_DOCUMENT SEGMENT:_

Monday, March 26, 2007

LA Times Piece on CHA RMI Has Response from Researcher

The Los Angeles Times Monday ran its story concerning CHA RMI and its $2.6 million California stem cell grant, including a statement from the main researcher on the project.

The Times story was picked up the KNBC television station in Los Angeles, which did not add any new information to the account.

The Times piece by reporter Mary Engel began by noting that the grant went to a research center whose founding president is "embroiled in an international dispute over authorship of a medical journal article." Then it listed the ethical allegations concerning an associated fertility clinic.

Engel's story also had this from the researcher involved:
"In an e-mail to The Times, the lead scientist for the grant, Jang-Won Lee, said he was not involved in any of the allegations. The research, he said, will undergo thorough scientific and ethical review, and is aimed at developing therapies for a devastating neurodegenerative disease."
She also had this quote from John M. Simpson, stem cell project director for the Foundation for Consumer and Taxpayer Rights, concerning the secrecy involved in the grant review process.

_GIVEN INFORMATION:_
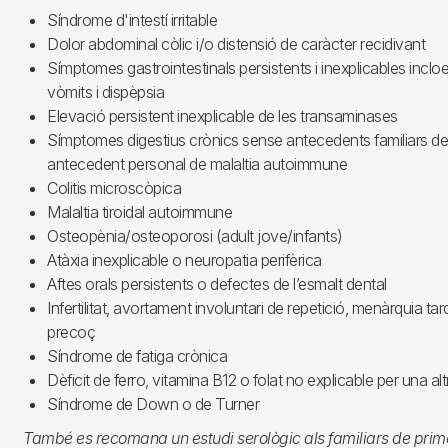
Síndrome d'intestí irritable
Dolor abdominal còlic i/o distensió de caràcter recidivant
Símptomes gastrointestinals persistents i inexplicables incl
vòmits i dispèpsia
Elevació persistent inexplicable de les transaminases
Símptomes digestius crònics sense antecedents familiars d
antecedent personal de malaltia autoimmune
Colitis microscòpica
Malaltia tiroidal autoimmune
Osteopènia/osteoporosi (adult jove/infants)
Atàxia inexplicable o neuropatia perifèrica
Aftes orals persistents o defectes de l’esmalt dental
Infertilitat, avortament involuntari de repetició, menàrquia 
precoç
Síndrome de fatiga crònica
Dèficit de ferro, vitamina B12 o folat no explicable per una a
Síndrome de Down o de Turner
També es recomana un estudi serològic als familiars de prim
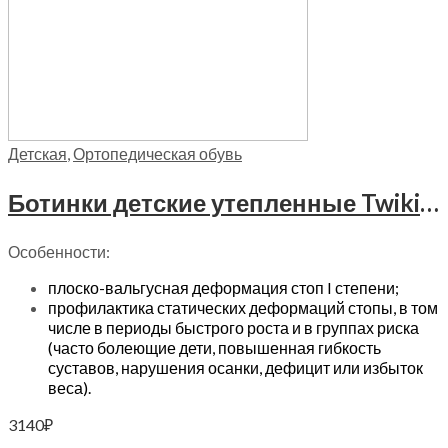
Детская
,
Ортопедическая обувь
Ботинки детские утепленные Twiki, TW-521-15 цвет фиолетовый металлик
Особенности:
плоско-вальгусная деформация стоп I степени;
профилактика статических деформаций стопы, в том
числе в периоды быстрого роста и в группах риска
(часто болеющие дети, повышенная гибкость
суставов, нарушения осанки, дефицит или избыток
веса).
3140
₽
Выберите параметры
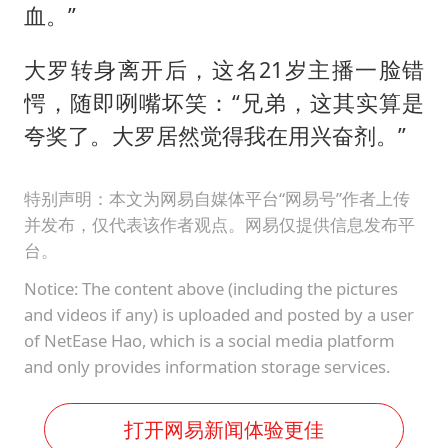
血。”
大罗转身离开后，这名21岁主播一脸错
愕，随即咧嘴坏笑：“兄弟，这其实算是
夸奖了。大罗居然觉得我在用兴奋剂。”
特别声明：本文为网易自媒体平台“网易号”作者上传
并发布，仅代表该作者观点。网易仅提供信息发布平
台。
Notice: The content above (including the pictures
and videos if any) is uploaded and posted by a user
of NetEase Hao, which is a social media platform
and only provides information storage services.
打开网易新闻体验更佳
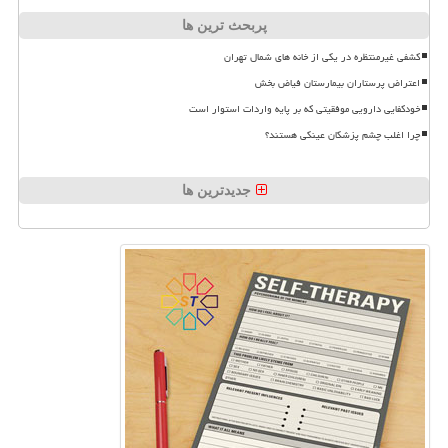
پربحث ترین ها
کشفی غیرمنتظره در یکی از خانه های شمال تهران
اعتراض پرستاران بیمارستان فیاض بخش
خودکفایی دارویی موفقیتی که بر پایه واردات استوار است
چرا اغلب چشم پزشکان عینکی هستند؟
جدیدترین ها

_TASK LIST:_
1. Answer the following questions using the post on the CHA RMI grant.
(a) What was the dollar amount of the California stem cell grant?
(b) Which television station picked up the Times story?
(c) Who is the lead scientist for the grant?
2. Print the part of the post on the CHA RMI grant that runs from "LA Times Piece" up to and including "to the account.".

_NUMBERED ANSWERS:_
1.
(a) $2.6 million
(b) KNBC, in Los Angeles
(c) Jang-Won Lee

2.
LA Times Piece on CHA RMI Has Response from Researcher

The Los Angeles Times Monday ran its story concerning CHA RMI and its $2.6 million California stem cell grant, including a statement from the main researcher on the project.

The Times story was picked up the KNBC television station in Los Angeles, which did not add any new information to the account.